Advertisement
Wayne Rooney, seen golfing with his agent Paul Stretford last Monday before it emerged he was seeking to leave Manchester United. Eamonn and James Clarke/EMPICS Entertainment
Mister 15%

Agents "all the same" - and some "very difficult", says Fergie

The Manchester United boss lashes out after Paul Stretford gets Wayne Rooney’s pay doubled at Old Trafford.

SIR ALEX FERGUSON last night all but laid the blame for last week’s Wayne Rooney contract saga squarely at the feet of the player’s agent, Paul Stretford, as he vented frustration at the nuisance of agents in the professional game.

After watching his side – without Rooney for another three weeks as the newly-resigned forward recovers from an actual ankle injury – beat Stoke 2-1, courtesy of a double from Javier Hernandez, Ferguson seemed to suggest that the grief of his week was mostly engineered by Stretford, who felt he could call United’s bluff and earn a better deal for his client and for himself.

“It is always tough at United,” the Guardian quotes Ferguson as telling reporters. “There are always issues to deal with.

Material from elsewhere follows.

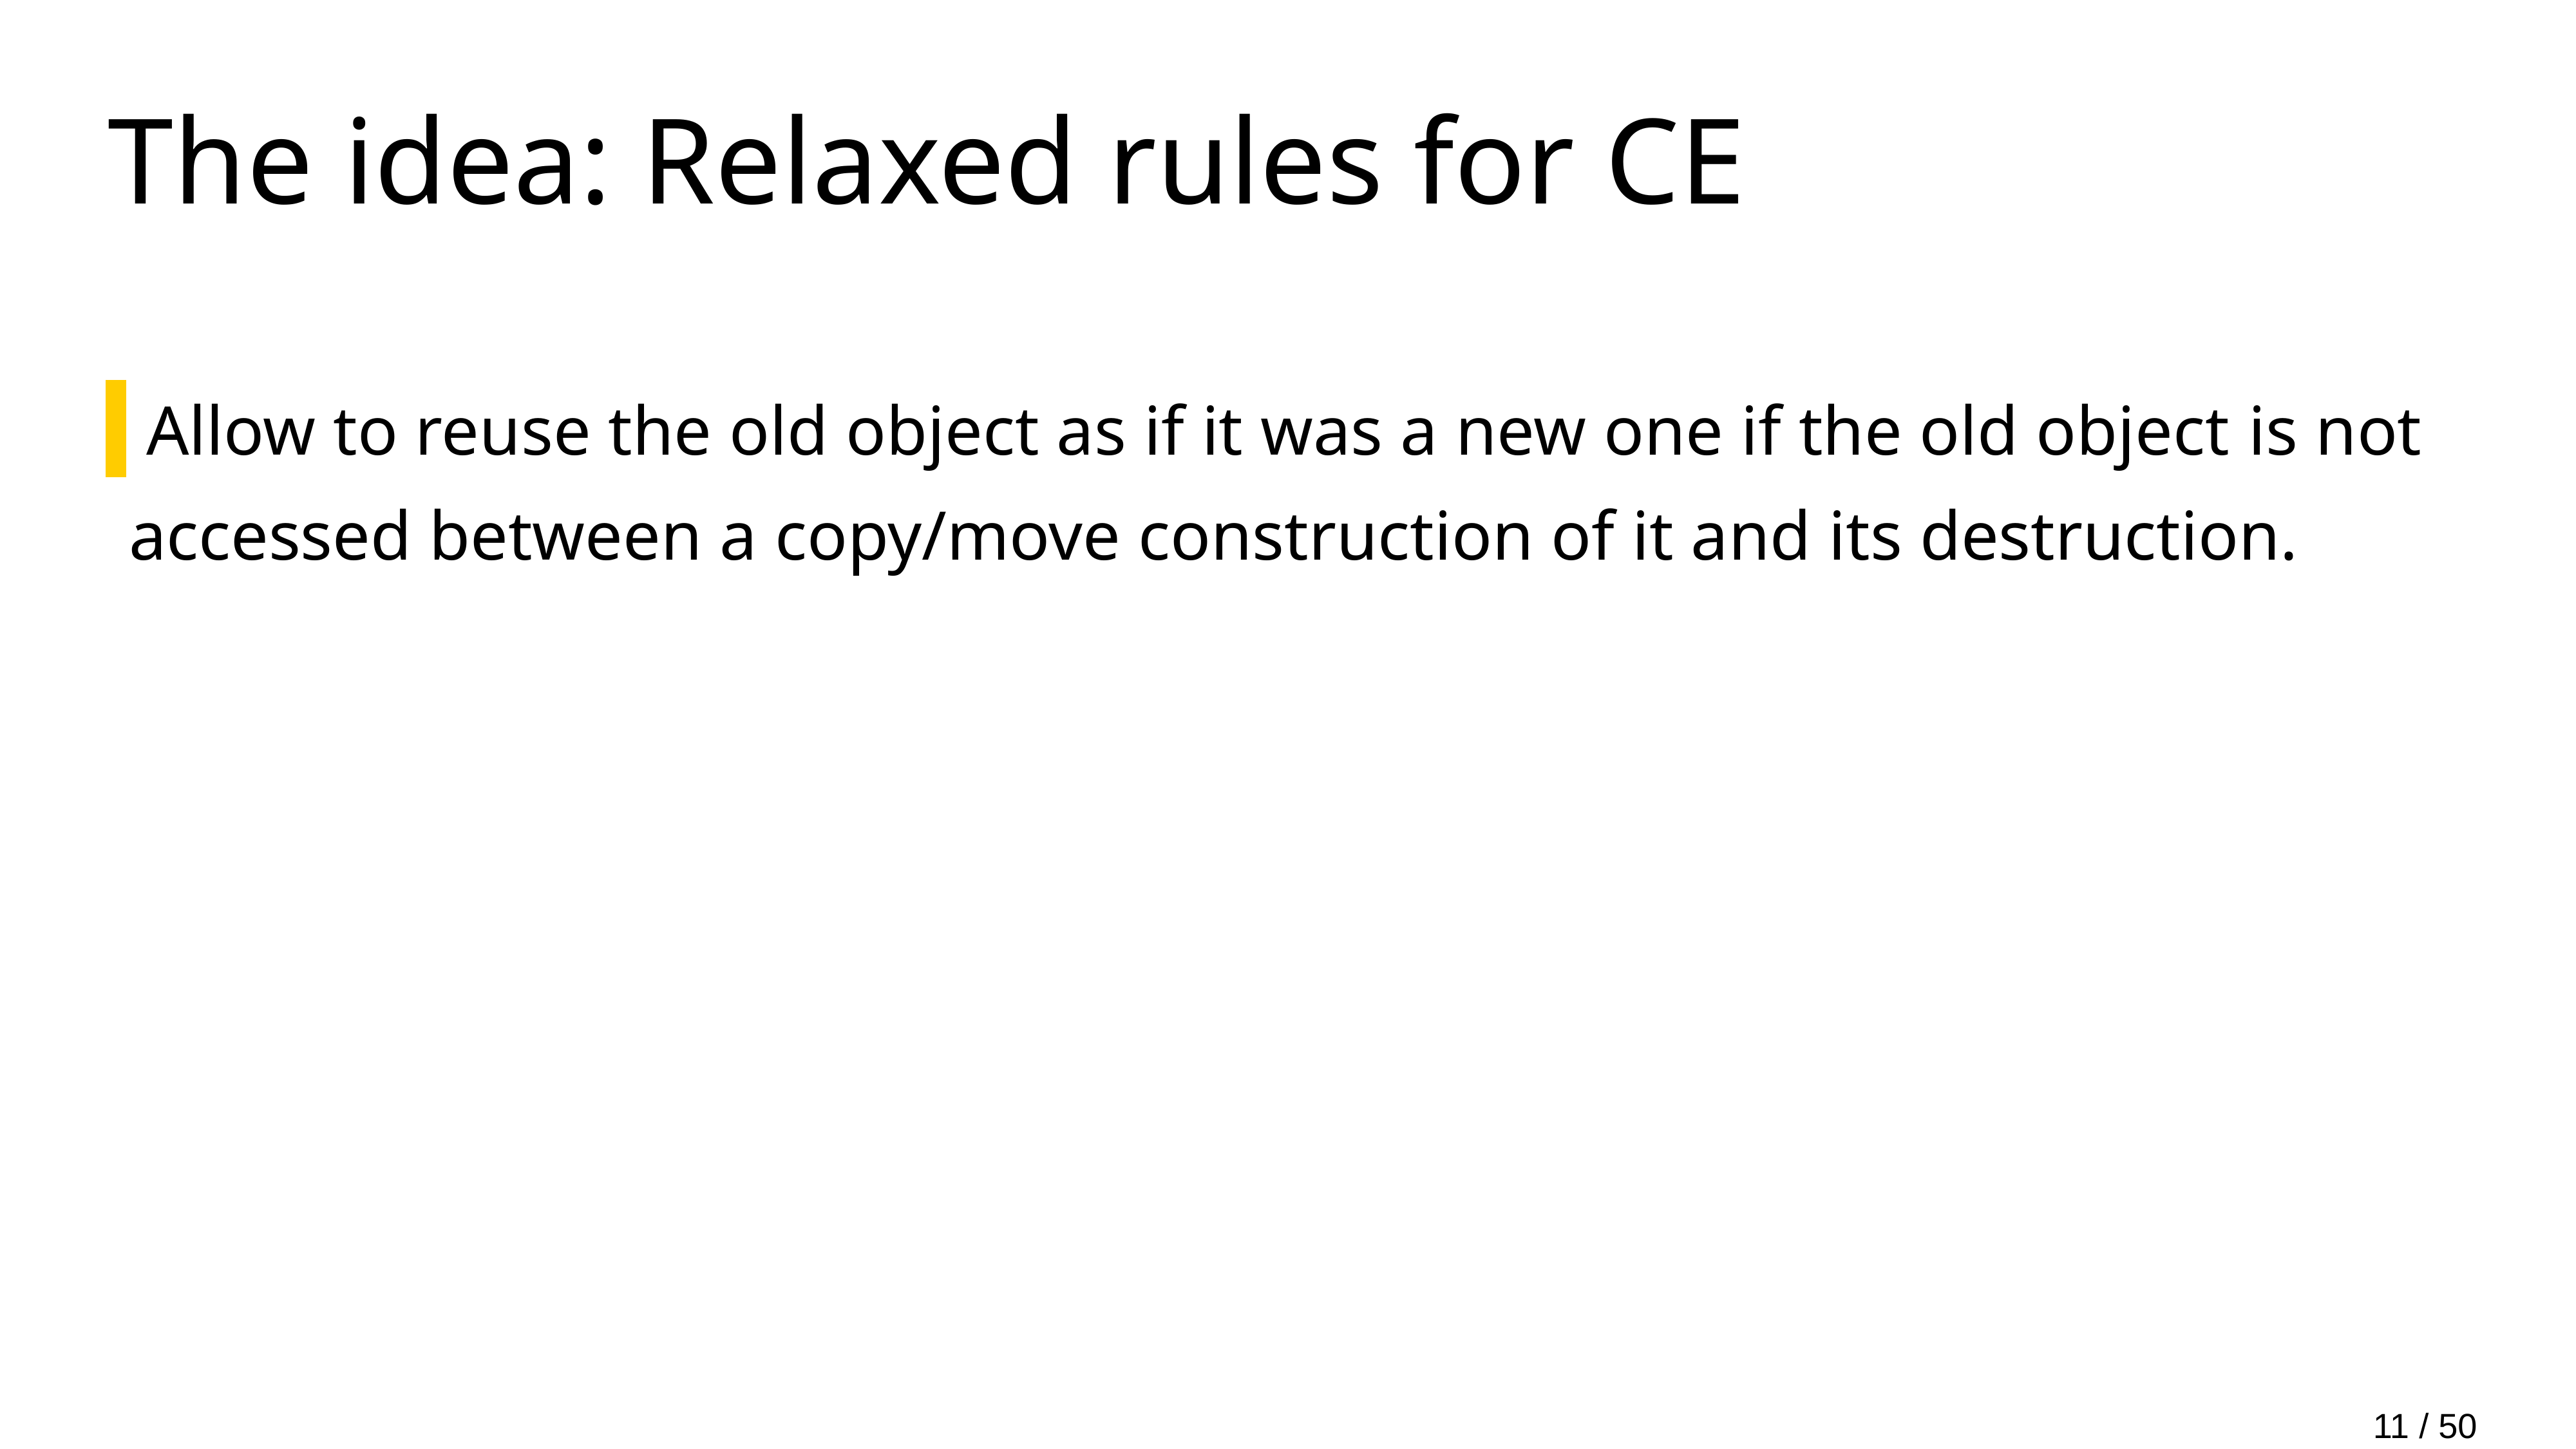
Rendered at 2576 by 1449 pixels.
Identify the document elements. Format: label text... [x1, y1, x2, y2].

text_box <number> / 50 [2363, 1402, 2576, 1449]
text_box Allow to reuse the old object as if it was a new one if the old object is not accessed between a copy/move construction of it and its destruction. [96, 364, 2512, 1419]
title The idea: Relaxed rules for CE [108, 80, 2468, 242]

“When your top players come towards the end of their contracts you have to do something to get them a new one. They are all the same.

“You have to deal with agents of this world today, which is difficult. The players are no problem. There is no problem with players. Some agents are difficult.”

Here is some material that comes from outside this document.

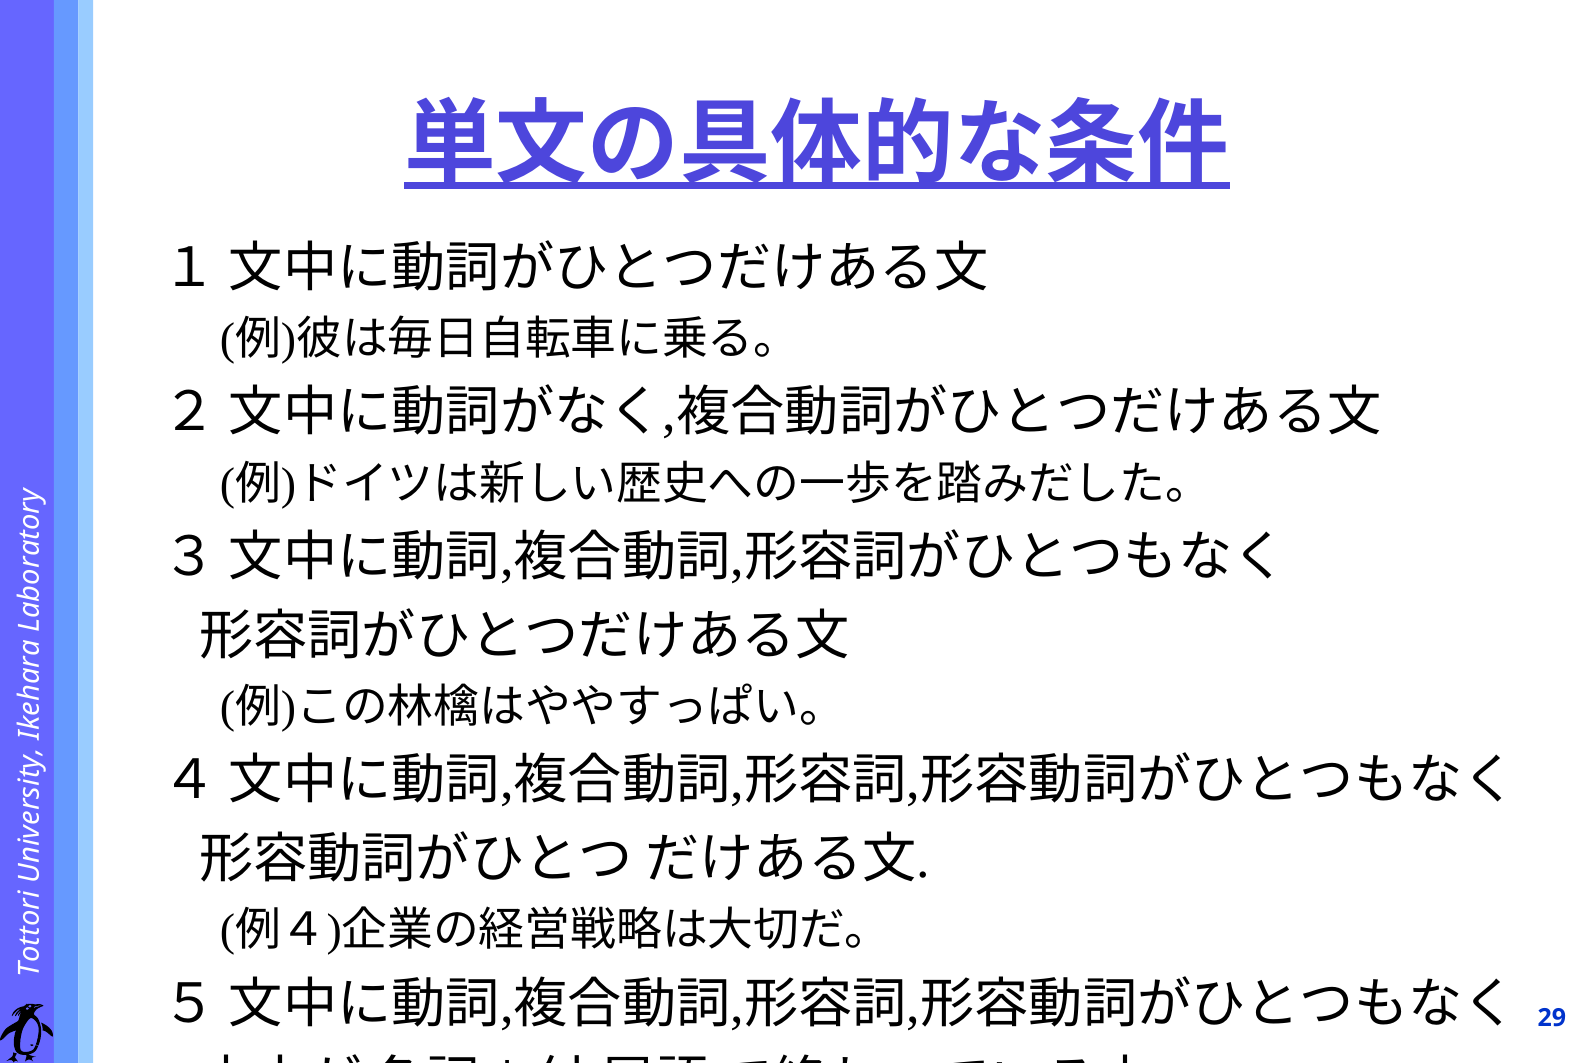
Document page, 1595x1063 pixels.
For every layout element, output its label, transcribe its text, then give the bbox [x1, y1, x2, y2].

text_box １ 文中に動詞がひとつだけある文 (例)彼は毎日自転車に乗る。 ２ 文中に動詞がなく,複合動詞がひとつだけある文 (例)ドイツは新しい歴史への一歩を踏みだした。 ３ 文中に動詞,複合動詞,形容詞がひとつもなく 形容詞がひとつだけある文 (例)この林檎はややすっぱい。 ４ 文中に動詞,複合動詞,形容詞,形容動詞がひとつもなく 形容動詞がひとつ だけある文. (例４)企業の経営戦略は大切だ。 ５ 文中に動詞,複合動詞,形容詞,形容動詞がひとつもなく 文末が'名詞＋付 属語'で終わっている文 (例５)あの人こそ真の英雄だ。 ６ 疑問文,命令文,会話文は対象外とする [147, 215, 1536, 1063]
title 単文の具体的な条件 [92, 24, 1542, 247]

It is certainly easy to understand why Stretford might have thought it sage to push United to the limit of what they were willing to pay the forward, who turned 25 yesterday. Agents are usually privy to 15% of a player’s earnings, meaning that Rooney’s new pay deal – doubling his old earnings to £180,000 (€201,000) a week – will net him £3.51m over five years.

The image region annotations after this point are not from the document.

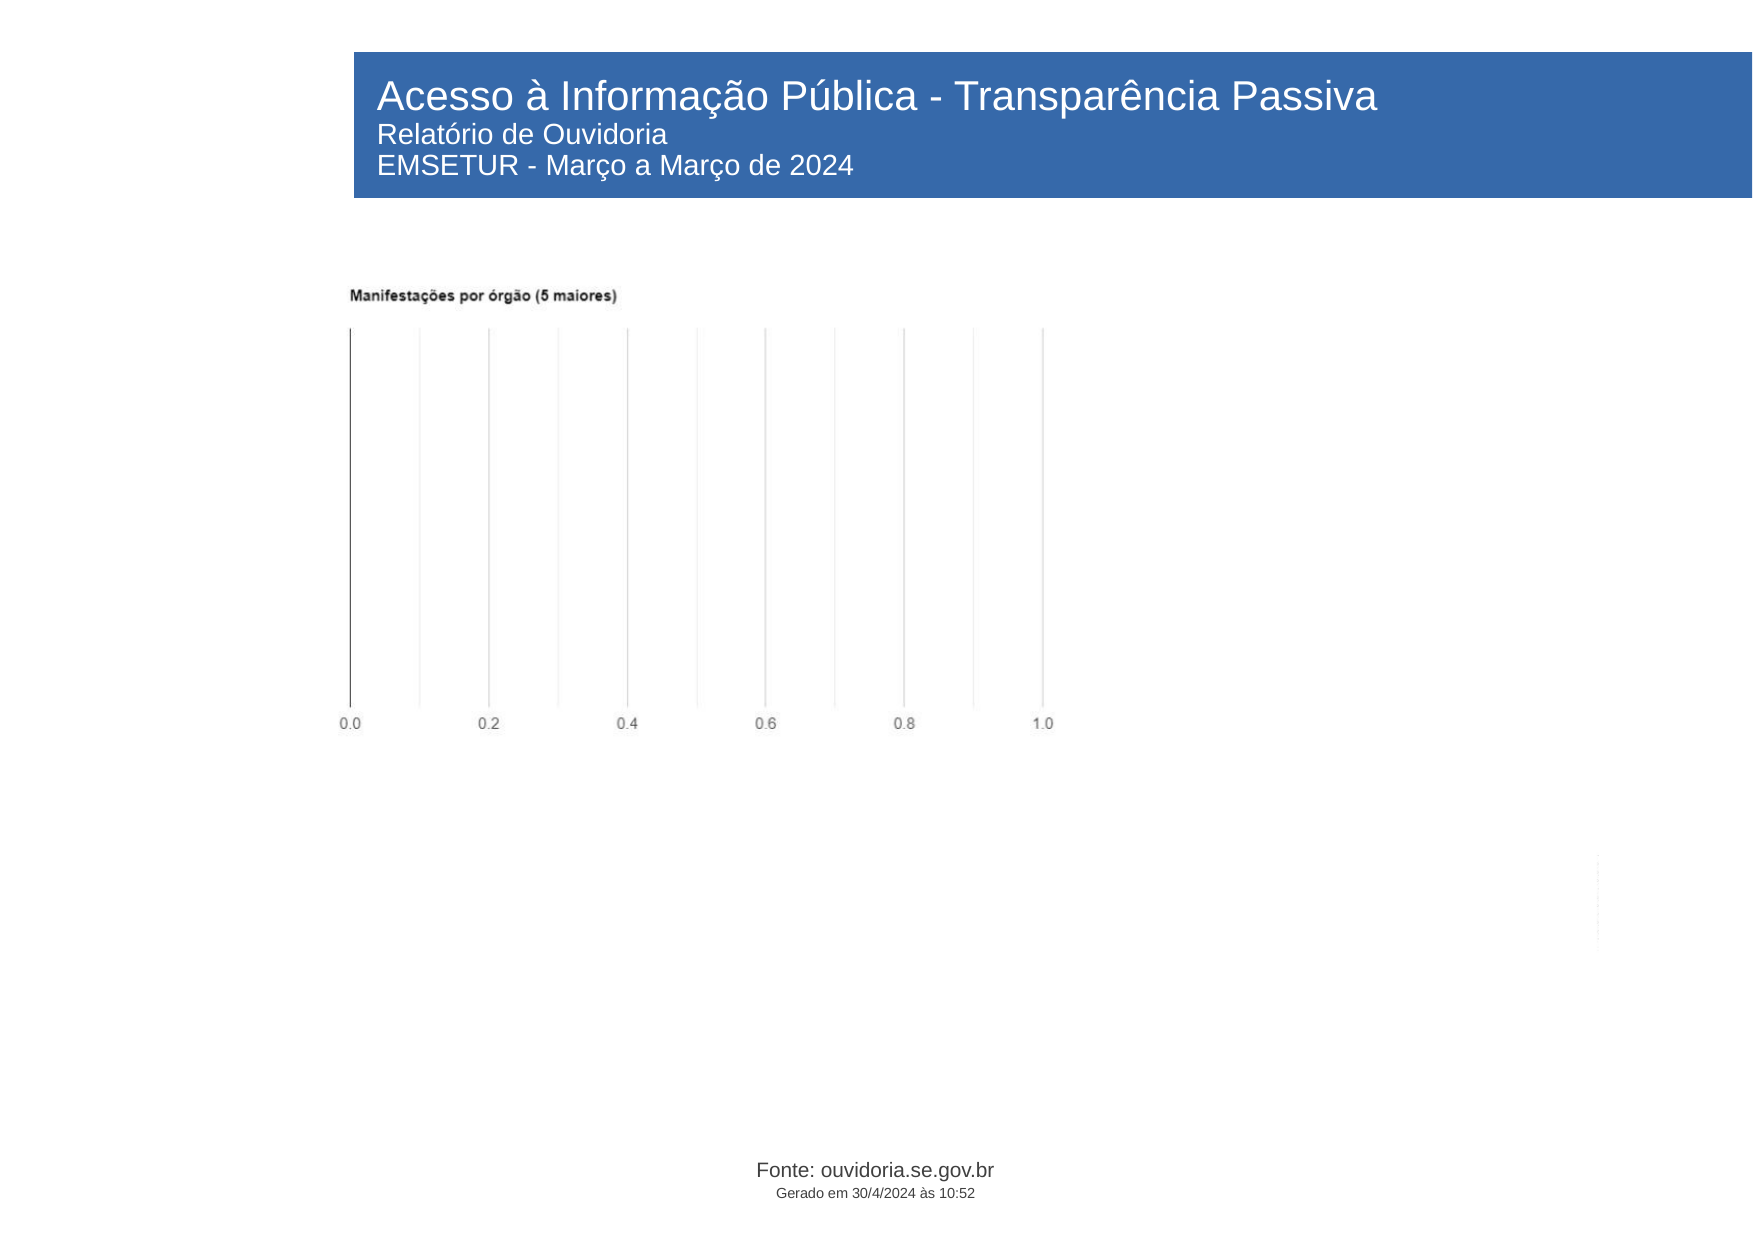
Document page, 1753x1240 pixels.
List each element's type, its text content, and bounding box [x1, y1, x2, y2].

text_box Acesso à Informação Pública - Transparência Passiva Relatório de Ouvidoria EMSETUR - Março a Março de 2024 [376, 72, 1403, 186]
text_box [155, 211, 1599, 1028]
text_box Fonte: ouvidoria.se.gov.br Gerado em 30/4/2024 às 10:52 [756, 1158, 1023, 1208]
text_box [354, 52, 1752, 198]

Adding in the various endorsement deals the player is likely to snare – which are made more likely if he continues playing in England, and with a club that also shares his kit endorsement deal with Nike – Stretford’s payout is likely to be even higher, and could conceivably stretch into eight figures.

A spokesman for Stretford’s company, Triple S Sports and Entertainment Group Ltd, declined to comment on Ferguson’s remarks.

Former United striker Andrew Cole – another former Stretford client – has told a newspaper in the UAE about his life with the notorious agent.

“I moved to Manchester and stayed at Stretford’s house as he made me part of the family,” he wrote for The National, referring to the time after he signed for the club in 1995 and before he could find a place to live.

” I thought it was a generous gesture – I later found out that he had been deducting rent from my earnings.”